⚖ Balance Ball
Skill / Reflex · Free online · No download · No sign-up
Balance Ball places a ball on a beam you can tilt with your mouse or arrow keys. The ball rolls with simulated gravity — lean the beam left, the ball accelerates left; lean right, it accelerates right. Your goal is to keep it on the beam as long as possible while a random gust gradually increases in strength, nudging the ball unpredictably. This is the classic inverted-pendulum control problem that robotics engineers spend careers solving. Humans solve it with a combination of predictive modelling and continuous feedback correction that is remarkable in its precision.
How to play Balance Ball
- Move your mouse left or right (or press the left / right arrow keys) to tilt the beam.
- The ball responds to gravity — it rolls downhill along the tilted beam.
- Keep the ball centred on the beam by making small, continuous corrections.
- A random wind gust gradually increases in strength — you must compensate for it.
- The game ends when the ball rolls off either end of the beam.
- Your score is the number of seconds you keep the ball on the beam — beat your personal best.
Tips to beat your high score
- Tilt toward the centre constantly. The safe position is the middle of the beam. Any drift away from centre should be met immediately with a gentle return tilt. Do not wait for the ball to reach an edge before responding.
- Use smaller tilts than you think you need. New players consistently over-correct. The ball’s momentum means a correction that “looks small” may result in a large movement. Err toward undercorrection, which you can top up, rather than overcorrection, which starts oscillation.
- Anticipate the gust direction. The random gust has a direction (left or right) that persists for a few seconds before changing. Once you feel the consistent push, apply a permanent counter-lean to neutralise it rather than reacting to each gust individually.
- Keyboard beats mouse for fine control. Arrow keys provide discrete, predictable tilt increments. Mouse tilt can drift and requires more active calibration. Use arrow keys for the steadiest long-term control.
- Focus on velocity, not position. If the ball is moving left slowly it is less dangerous than if it is moving left quickly, even if they are at the same position. Prioritise slowing the ball’s velocity before worrying about its distance from centre.

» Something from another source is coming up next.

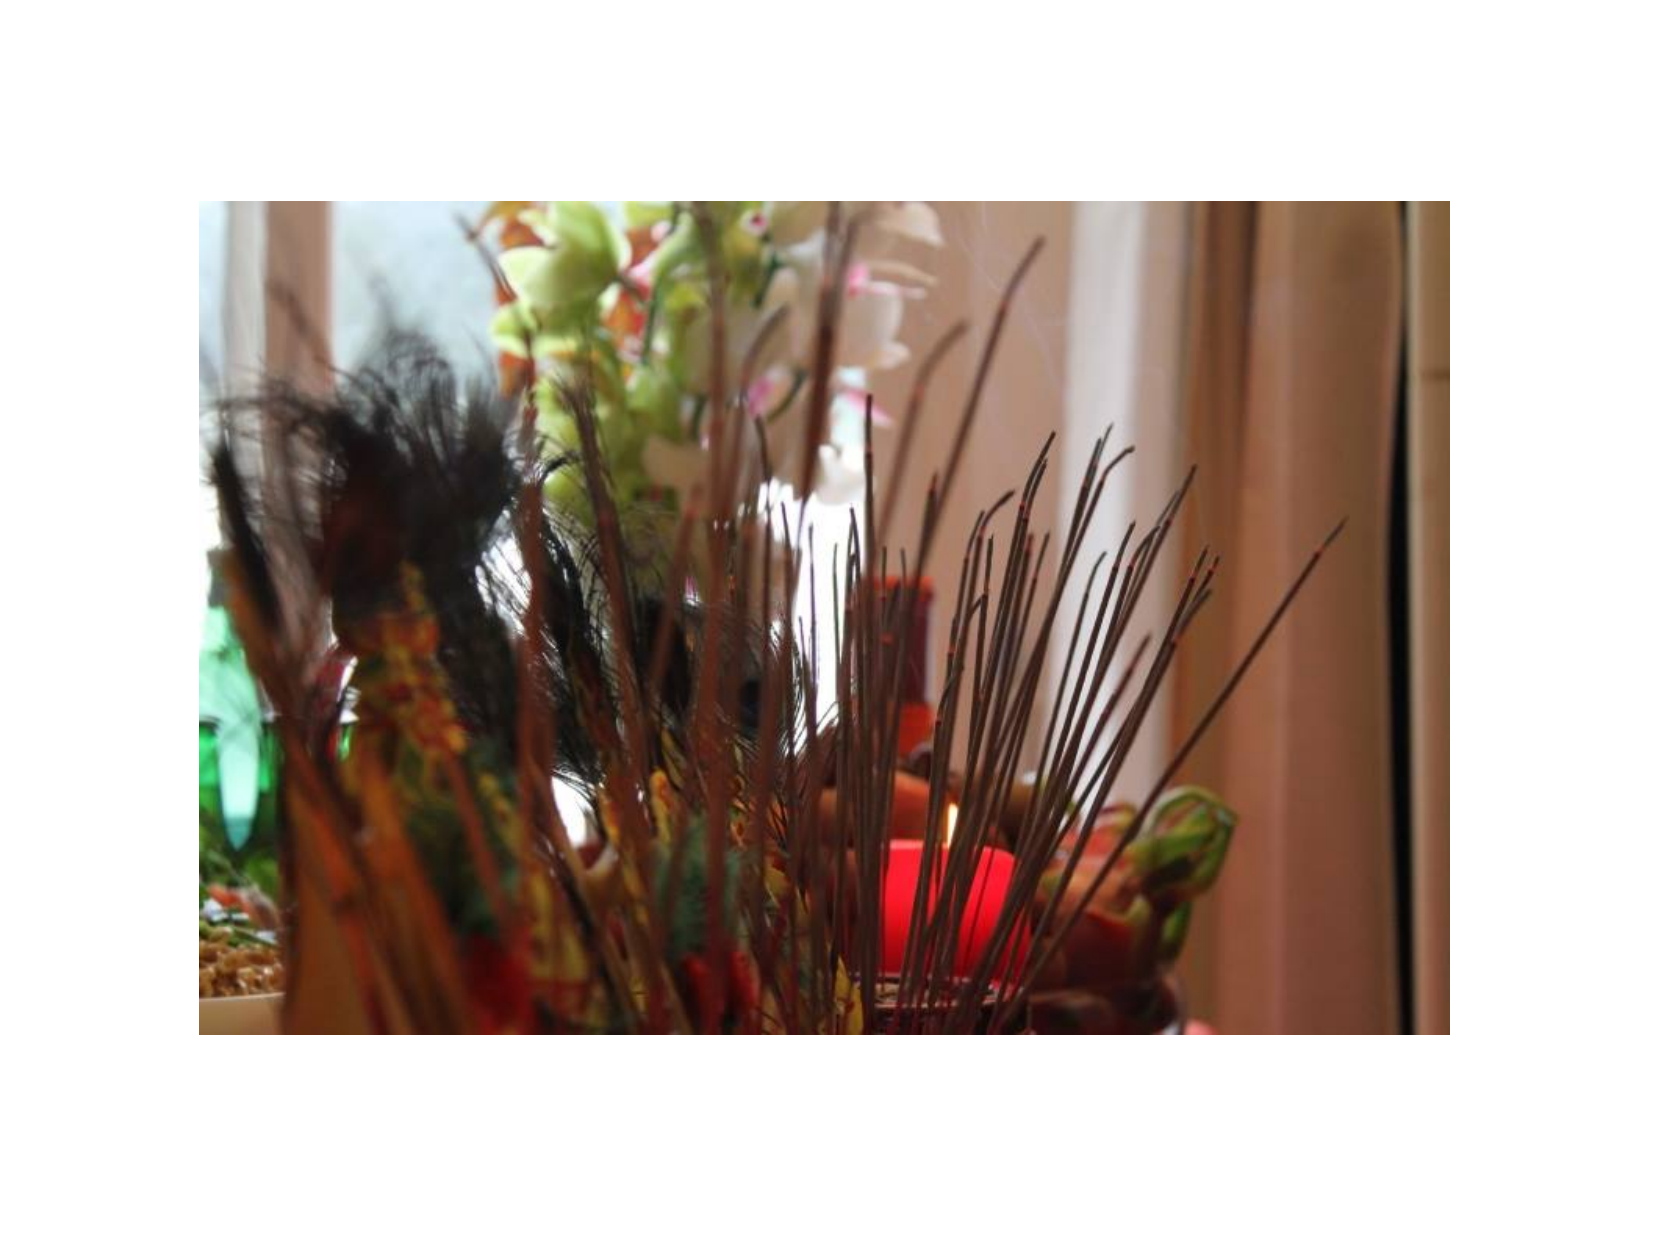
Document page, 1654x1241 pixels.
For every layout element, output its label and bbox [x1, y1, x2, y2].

picture [199, 201, 1450, 1035]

What this game trains your brain to do
Balance Ball engages the forward model system in the cerebellum — a neural mechanism that predicts the future state of a dynamic system based on your current actions. In robotics this problem is called the inverted pendulum: controlling an inherently unstable system requires that your interventions be based on where the system will be in the next 100–200 ms, not where it is now, because of the delay between perception and motor execution. The cerebellum builds this predictive model through experience, which is why balance improves with practice even when the physics of the game remain completely unchanged.
The gust of random wind in Balance Ball is not merely decorative — it creates a stochastic control problem that cannot be solved by memorising a fixed response pattern. You must continuously update your model of the disturbance based on what you feel and adjust your control strategy accordingly. This is exactly the challenge that occupational therapists use for balance rehabilitation: unpredictable perturbations force the nervous system to maintain active predictive control rather than falling back on a memorised postural habit.
About Balance Ball
Balance Ball is inspired by the physical tilt-maze and Bop It-style balance toys that have been used in both recreation and occupational therapy for decades. The browser version removes the need for specialised hardware while preserving the core challenge: keep the ball centred on a surface you can only influence indirectly through tilt angle.
All CrizBrain games run entirely in your browser with no account and no data sharing. Your personal best survival time is stored locally on your device. Balance Ball takes about five seconds to understand and a lifetime to master.